◆ **WORK REQUEST**
I need the records below restated word for word, without their pictures.

Source records

++++++++++

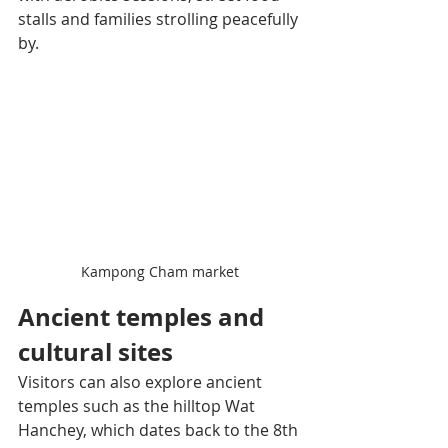
stalls and families strolling peacefully 
by.
Kampong Cham market
Ancient temples and 
cultural sites
Visitors can also explore ancient 
temples such as the hilltop Wat 
Hanchey, which dates back to the 8th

++++++++++

◆ **ANSWER FOR THE TASK**
stalls and families strolling peacefully 
by.
Kampong Cham market
Ancient temples and 
cultural sites
Visitors can also explore ancient 
temples such as the hilltop Wat 
Hanchey, which dates back to the 8th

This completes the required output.